Amboko, Beatrice; Machini, Beatrice; Githuka, George; Bejon, Philip; Zurovac, Dejan; Snow, Robert W.
  • Amboko B; KEMRI-Wellcome Trust Research Programme, Nairobi, Kenya.
  • Machini B; Division of National Malaria Programme, Ministry of Health, Nairobi, Kenya.
  • Githuka G; Division of National Malaria Programme, Ministry of Health, Nairobi, Kenya.
  • Bejon P; KEMRI-Wellcome Trust Research Programme, Nairobi, Kenya.
  • Zurovac D; Centre for Tropical Medicine and Global Health, University of Oxford, Oxford, UK.
  • Snow RW; KEMRI-Wellcome Trust Research Programme, Nairobi, Kenya.
Trop Med Int Health ; 27(3): 330-336, 2022 03.
Article in English | MEDLINE | ID: covidwho-1968203
ABSTRACT

OBJECTIVE:

To assess readiness among primary public health facilities in Kenya to provide pre-referral antimalarials for severe malaria.

METHODS:

Nine national surveys of randomly selected primary public health facilities undertaken bi-annually between 2017 and 2021 were analysed. The outcomes included the availability of pre-referral antimalarial drugs at the health facilities and health worker knowledge of recommended pre-referral treatment for severe malaria.

RESULTS:

A total of 1540 health workers from 1355 health facilities were interviewed. Injectable artesunate was available at 46%, injectable quinine at 7%, and artemether at 3% of the health facilities.

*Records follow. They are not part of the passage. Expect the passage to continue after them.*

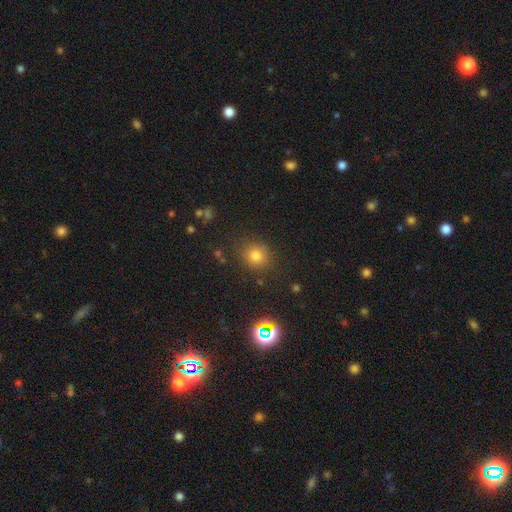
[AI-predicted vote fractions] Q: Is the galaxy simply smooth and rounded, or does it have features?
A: smooth — 70%.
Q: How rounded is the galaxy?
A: round — 87%.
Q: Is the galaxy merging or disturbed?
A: none — 86%.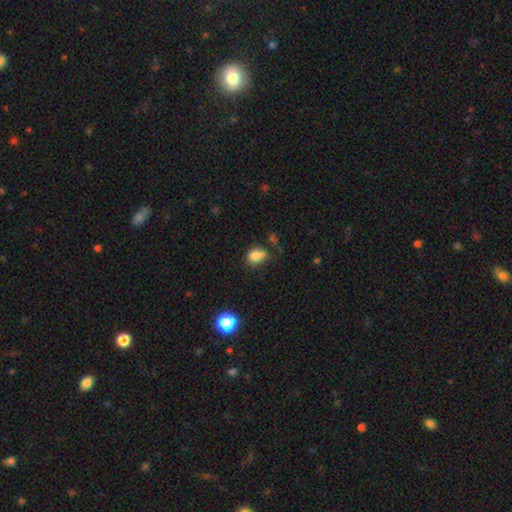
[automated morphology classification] Overall: smooth (82%). How rounded: in between (54%; round 44%). Merging: none (51%; minor disturbance 29%).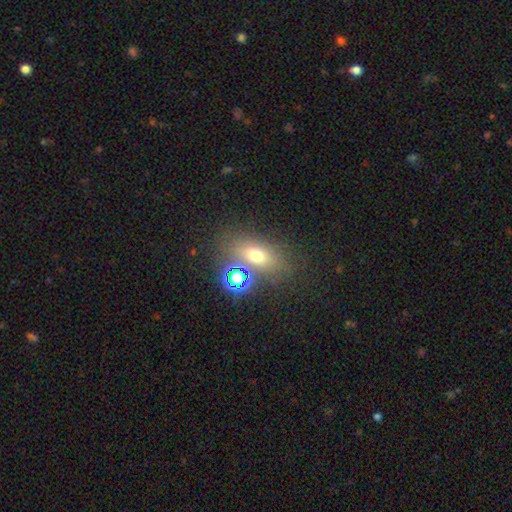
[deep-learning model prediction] Q: Smooth or featured?
A: smooth (61%); runner-up: star or artifact (23%)
Q: How rounded?
A: in between (68%); runner-up: round (26%)
Q: Merging?
A: none (71%); runner-up: minor disturbance (12%)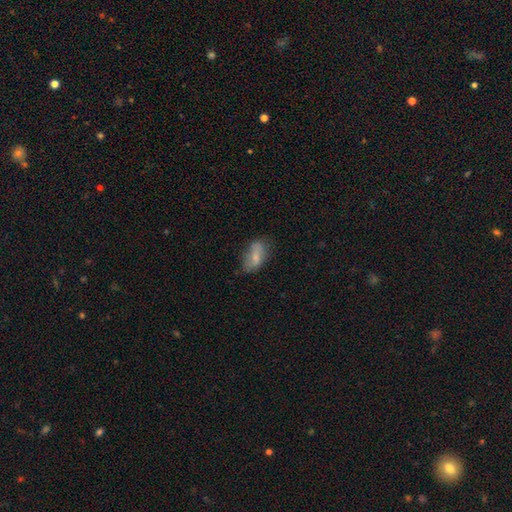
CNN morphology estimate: smooth_or_featured: smooth (p=0.69) [alt: featured or disk p=0.23]
how_rounded: in between (p=0.89) [alt: cigar-shaped p=0.06]
merging: none (p=0.56) [alt: minor disturbance p=0.30]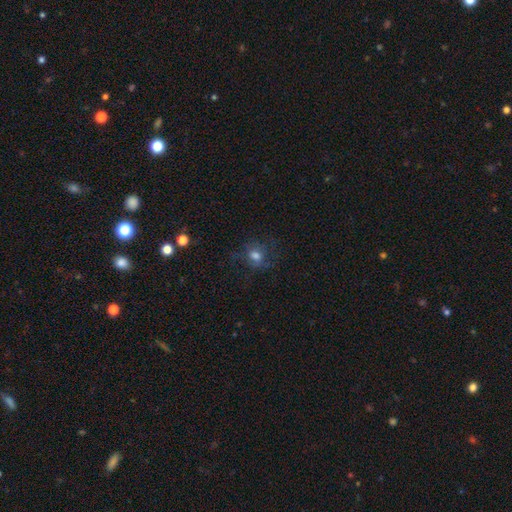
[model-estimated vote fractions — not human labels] smooth-or-featured: smooth: 68% | featured or disk: 16% | star or artifact: 15%
  how-rounded: round: 71% | in between: 28% | cigar-shaped: 1%
  merging: none: 65% | minor disturbance: 18% | major disturbance: 15% | merger: 2%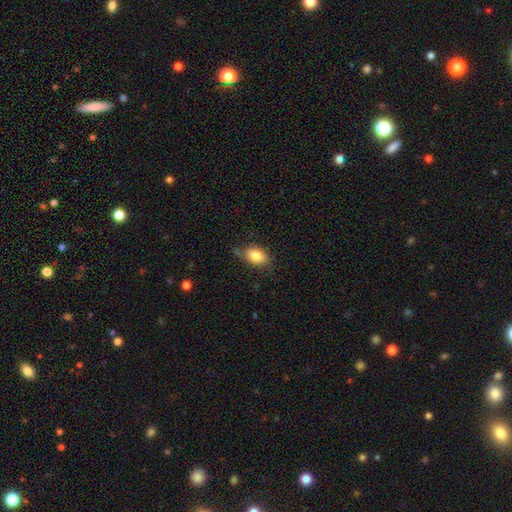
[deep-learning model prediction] Smooth or featured? Predicted: smooth (p=0.81). How rounded? Predicted: in between (p=0.86). Merging? Predicted: none (p=0.61).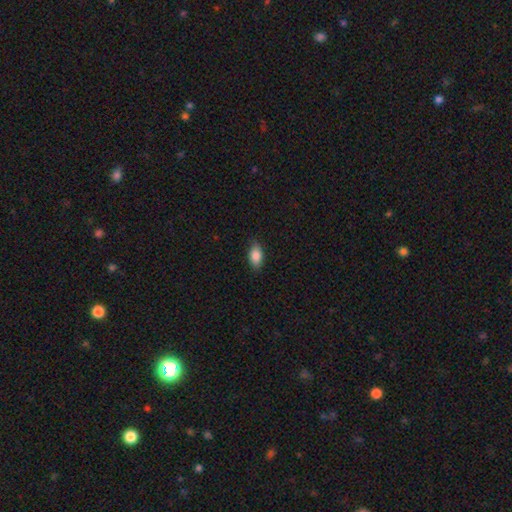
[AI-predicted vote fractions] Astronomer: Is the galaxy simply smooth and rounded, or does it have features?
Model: smooth — 86%.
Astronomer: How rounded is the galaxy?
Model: in between — 90%.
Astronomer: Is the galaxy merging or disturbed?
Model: none — 84%.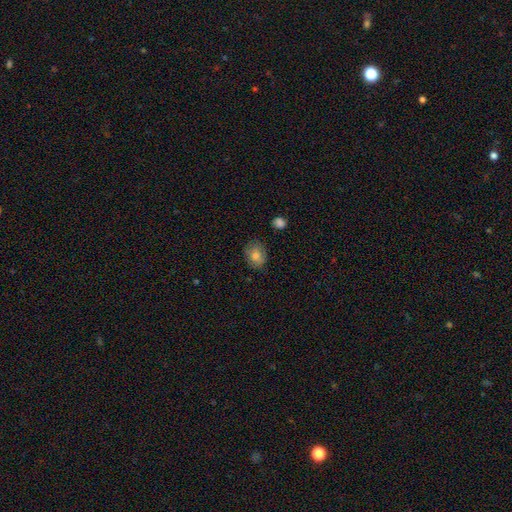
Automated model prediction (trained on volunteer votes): This appears to be a smooth galaxy with no disk features (76%) that is in between round and cigar-shaped (51%). Merging: none (79%).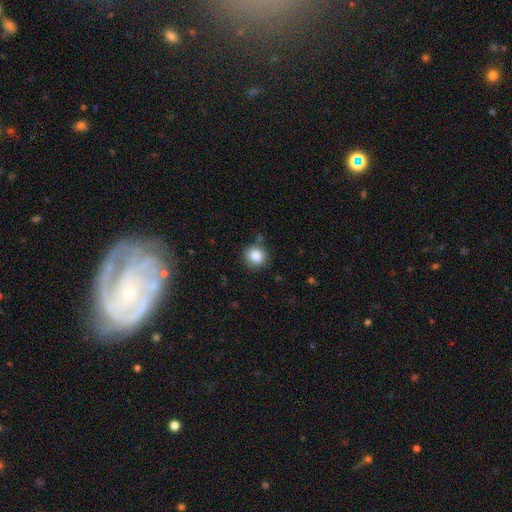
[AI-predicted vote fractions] Smooth or featured? Predicted: smooth (p=0.85). How rounded? Predicted: round (p=0.86). Merging? Predicted: none (p=0.81).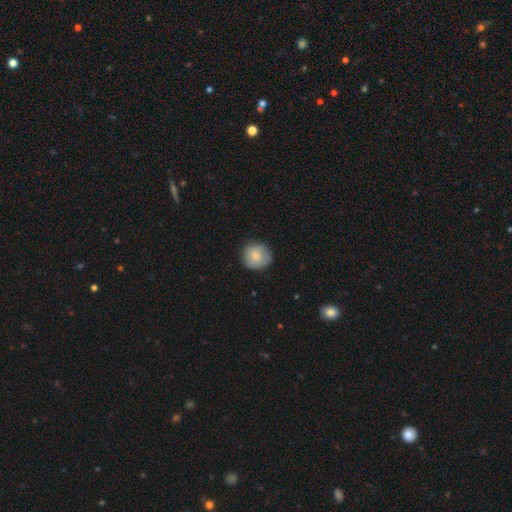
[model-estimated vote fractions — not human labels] Smooth or featured?
  - smooth: 81% *
  - featured or disk: 12%
  - star or artifact: 7%
How rounded?
  - round: 92% *
  - in between: 7%
  - cigar-shaped: 1%
Merging?
  - none: 81% *
  - minor disturbance: 15%
  - major disturbance: 3%
  - merger: 1%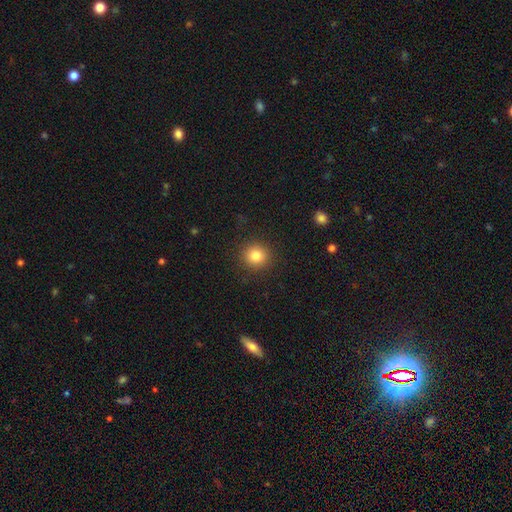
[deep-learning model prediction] Smooth or featured? Predicted: smooth (p=0.82). How rounded? Predicted: round (p=0.90). Merging? Predicted: none (p=0.91).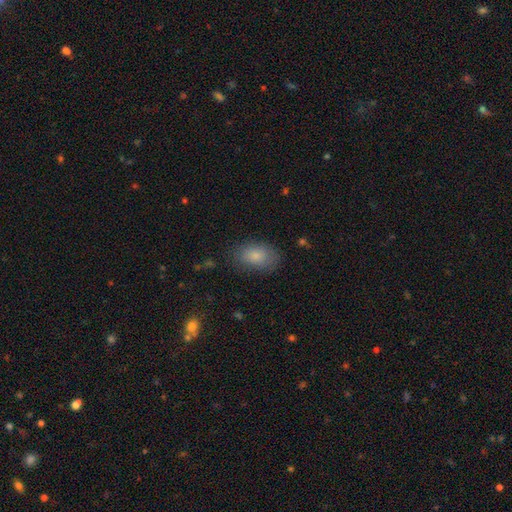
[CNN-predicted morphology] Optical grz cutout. It shows a smooth galaxy with no disk features (81%) that is in between round and cigar-shaped (88%). Merging: none (76%).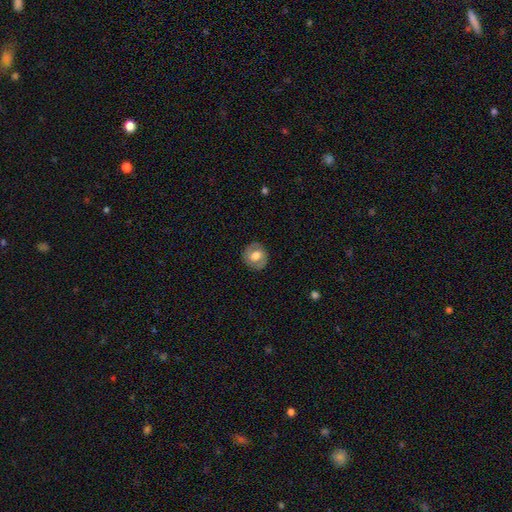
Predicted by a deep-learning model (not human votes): A smooth galaxy with no disk features (51%) that is round (82%).

Vote fractions:
- Smooth or featured? smooth: 51% / featured or disk: 42% / star or artifact: 7%
- How rounded? round: 82% / in between: 17% / cigar-shaped: 1%
- Merging? none: 85% / minor disturbance: 10% / major disturbance: 3% / merger: 1%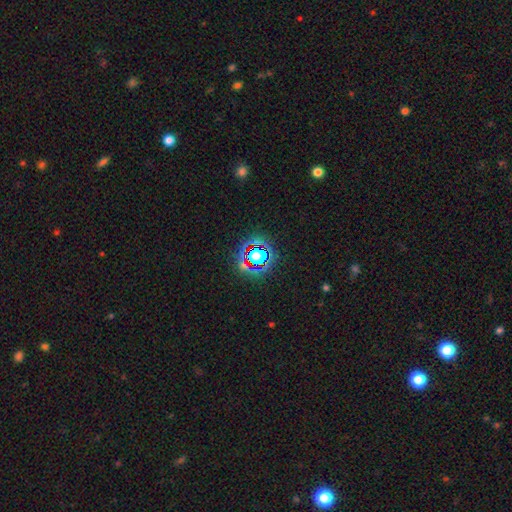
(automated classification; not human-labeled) Smooth or featured: star or artifact — 63% (smooth — 24%)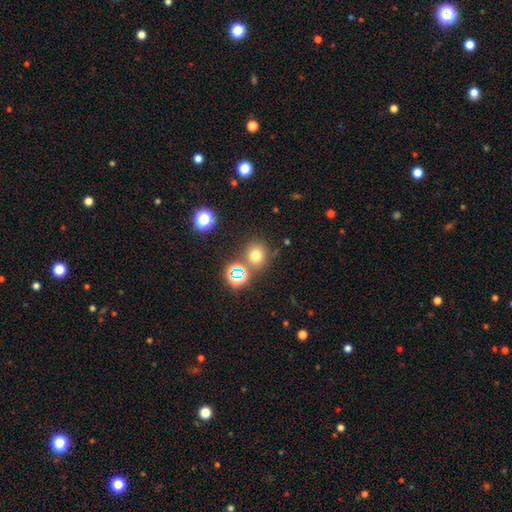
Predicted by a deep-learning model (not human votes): Overall: smooth (68%). How rounded: round (82%). Merging: none (74%).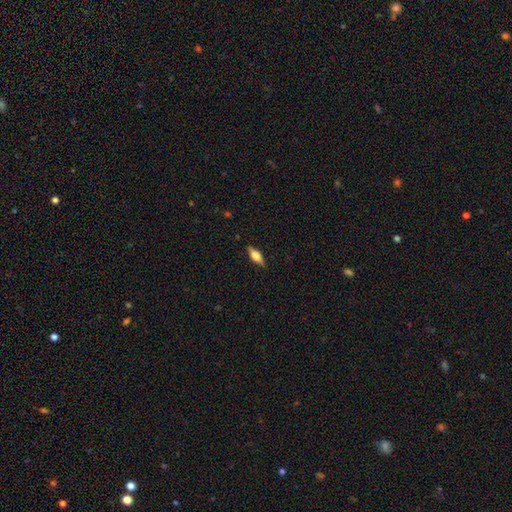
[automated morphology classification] Q: Smooth or featured?
A: smooth (48%); runner-up: featured or disk (45%)
Q: Merging?
A: none (88%); runner-up: minor disturbance (9%)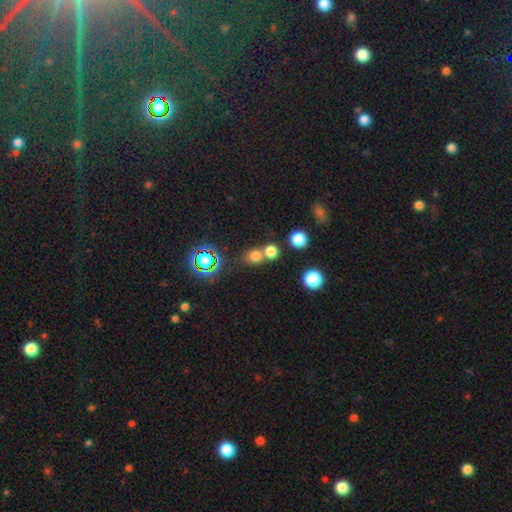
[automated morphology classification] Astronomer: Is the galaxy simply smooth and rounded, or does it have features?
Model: smooth — 70%.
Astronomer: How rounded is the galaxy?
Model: round — 73%.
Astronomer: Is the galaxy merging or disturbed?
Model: none — 50% (runner-up: merger, 39%).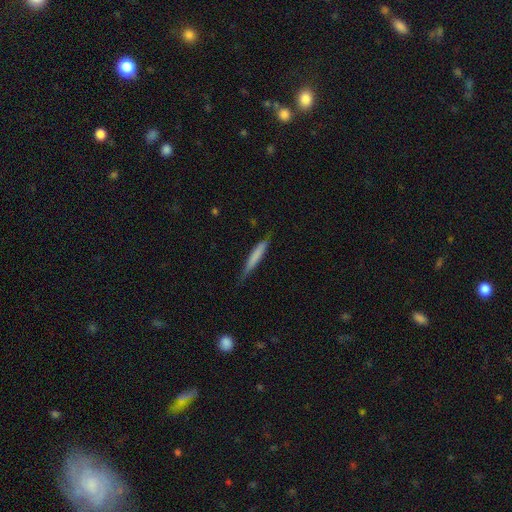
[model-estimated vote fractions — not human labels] The model was most divided on "smooth or featured": smooth: 66%, featured or disk: 29%, star or artifact: 6%. More confident: how rounded — cigar-shaped (95%); merging — none (78%).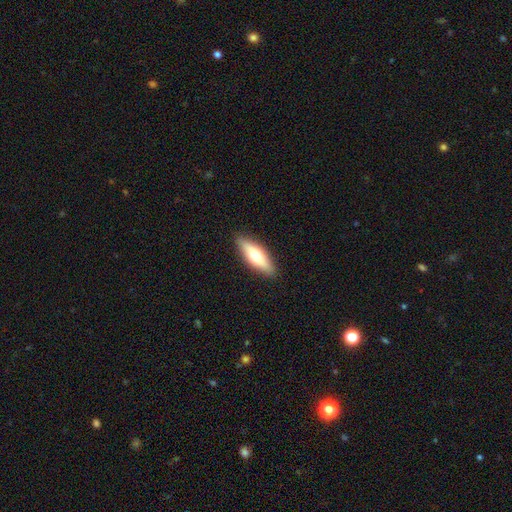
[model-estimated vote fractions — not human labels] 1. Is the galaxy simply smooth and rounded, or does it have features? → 58% smooth, 36% featured or disk, 6% star or artifact.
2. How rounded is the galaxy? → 50% in between, 48% cigar-shaped, 2% round.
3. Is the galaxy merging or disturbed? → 89% none, 8% minor disturbance, 2% major disturbance, 1% merger.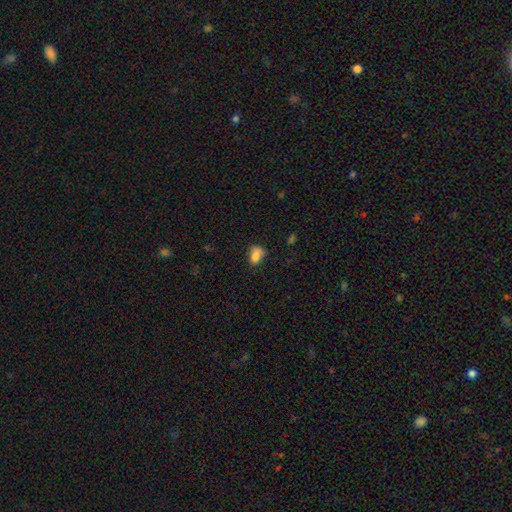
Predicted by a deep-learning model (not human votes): This appears to be a smooth galaxy with no disk features (82%) that is in between round and cigar-shaped (78%). Merging: none (51%).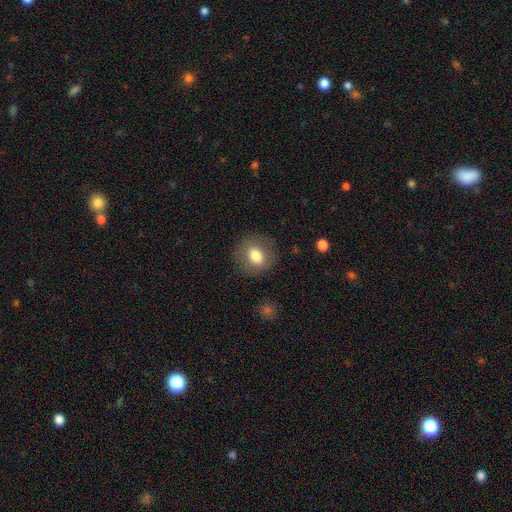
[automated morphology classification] Q: Smooth or featured?
A: smooth (74%); runner-up: featured or disk (18%)
Q: How rounded?
A: round (70%); runner-up: in between (29%)
Q: Merging?
A: none (85%); runner-up: minor disturbance (10%)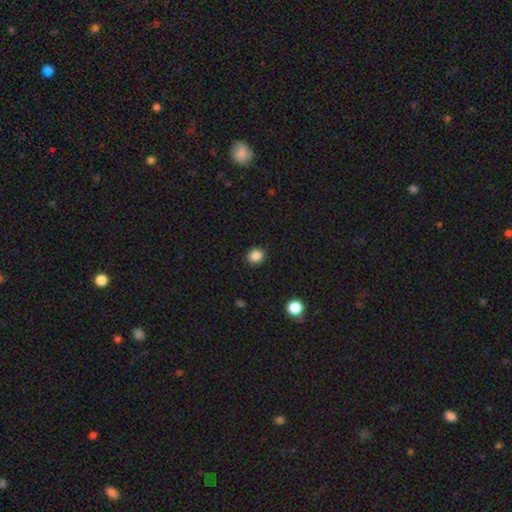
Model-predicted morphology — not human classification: A smooth galaxy with no disk features (86%) that is round (79%). Merging: none (91%).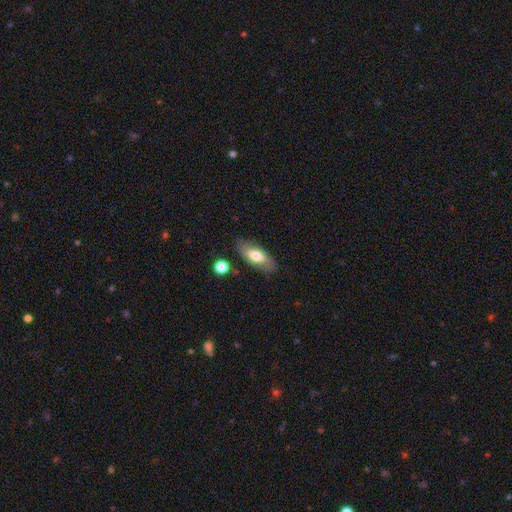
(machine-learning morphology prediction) smooth_or_featured: smooth (p=0.66) [alt: featured or disk p=0.27]
how_rounded: in between (p=0.81) [alt: cigar-shaped p=0.17]
merging: none (p=0.81) [alt: minor disturbance p=0.13]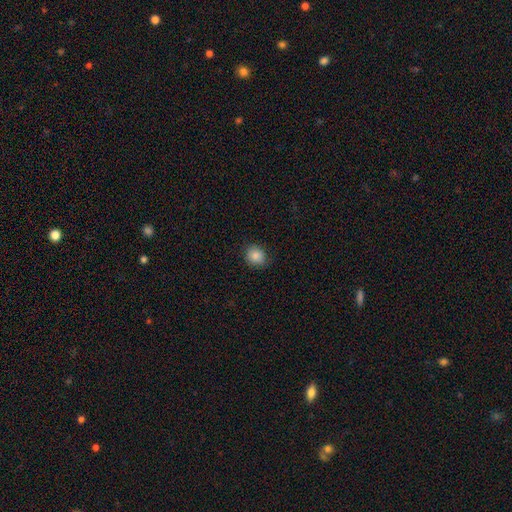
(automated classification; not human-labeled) This appears to be a smooth galaxy with no disk features (86%) that is round (73%). Merging: none (83%).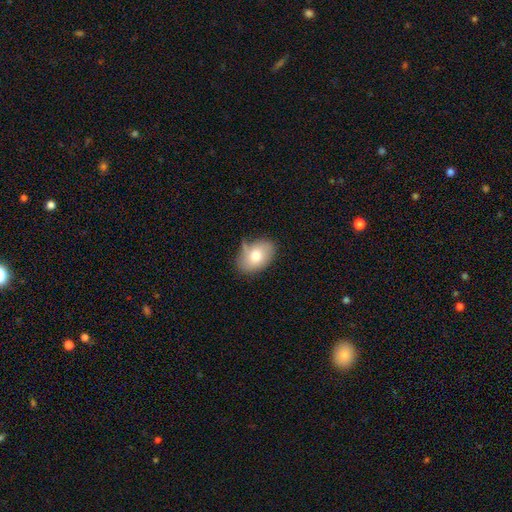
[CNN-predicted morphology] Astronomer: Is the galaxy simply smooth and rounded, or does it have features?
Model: smooth — 75%.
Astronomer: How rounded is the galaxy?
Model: in between — 85%.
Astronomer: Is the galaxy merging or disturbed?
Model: none — 64%.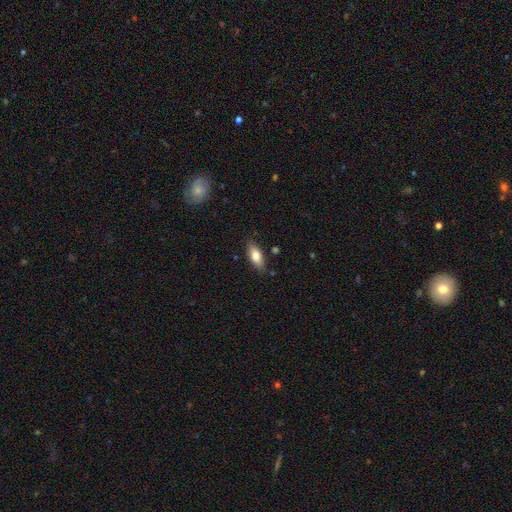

None of the facilities had rectal artesunate suppositories in stock. A total of 960 (62%) health workers were trained on the use of injectable artesunate. 73% of the health workers who had ever referred a child with severe malaria were aware that artesunate was the recommended treatment, 49% said that intramuscular injection was the preferred route of administration, and 60% stated the correct dose. The overall knowledge level of the treatment policy was low at 21% and only slightly higher among trained than untrained health workers (24% vs 14%; p < 0.001) and those with access to guidelines versus those without access (29% vs 17%; p < 0.001).

CONCLUSIONS:

The readiness of primary health facilities and health workers to deliver appropriate pre-referral care to children with complicated malaria in Kenya is inadequate. Further investments are required to ensure (a) availability of nationally recommended pre-referral antimalarials; (b) appropriate training and supervision in their administration, and (c) monitoring of the entire referral process.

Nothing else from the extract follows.